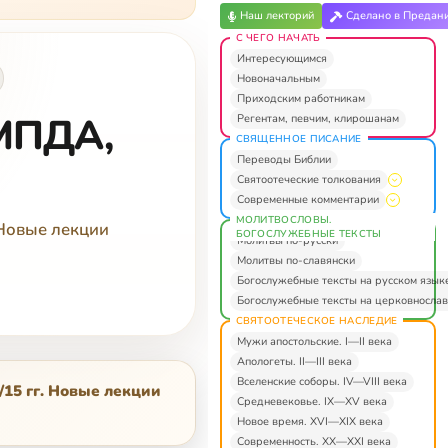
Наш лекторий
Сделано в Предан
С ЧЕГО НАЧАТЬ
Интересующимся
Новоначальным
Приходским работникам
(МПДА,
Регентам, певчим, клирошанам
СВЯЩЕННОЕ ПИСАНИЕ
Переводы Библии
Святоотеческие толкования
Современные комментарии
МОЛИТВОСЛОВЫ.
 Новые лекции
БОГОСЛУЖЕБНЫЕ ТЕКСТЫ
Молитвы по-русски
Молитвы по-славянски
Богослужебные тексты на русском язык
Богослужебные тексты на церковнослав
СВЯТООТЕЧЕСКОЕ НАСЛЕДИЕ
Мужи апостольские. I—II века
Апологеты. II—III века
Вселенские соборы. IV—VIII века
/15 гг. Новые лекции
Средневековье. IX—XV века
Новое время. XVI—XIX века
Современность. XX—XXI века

==

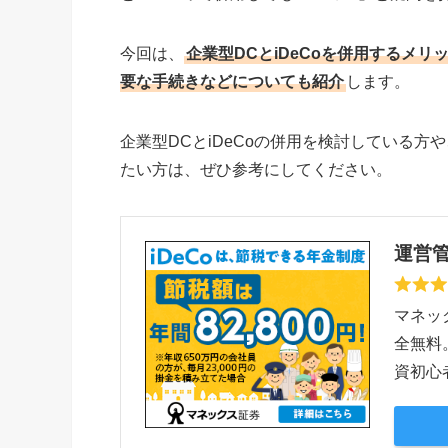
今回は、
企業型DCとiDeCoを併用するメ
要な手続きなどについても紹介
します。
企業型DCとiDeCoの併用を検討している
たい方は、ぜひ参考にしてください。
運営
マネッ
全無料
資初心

### What to produce
Using only the entries above, output the line with "Наш лекторий", the line with "Современность. XX—XXI века", and all lines between them, exactly as they stand.

### Solution to the exercise
Наш лекторий
Сделано в Предан
С ЧЕГО НАЧАТЬ
Интересующимся
Новоначальным
Приходским работникам
(МПДА,
Регентам, певчим, клирошанам
СВЯЩЕННОЕ ПИСАНИЕ
Переводы Библии
Святоотеческие толкования
Современные комментарии
МОЛИТВОСЛОВЫ.
 Новые лекции
БОГОСЛУЖЕБНЫЕ ТЕКСТЫ
Молитвы по-русски
Молитвы по-славянски
Богослужебные тексты на русском язык
Богослужебные тексты на церковнослав
СВЯТООТЕЧЕСКОЕ НАСЛЕДИЕ
Мужи апостольские. I—II века
Апологеты. II—III века
Вселенские соборы. IV—VIII века
/15 гг. Новые лекции
Средневековье. IX—XV века
Новое время. XVI—XIX века
Современность. XX—XXI века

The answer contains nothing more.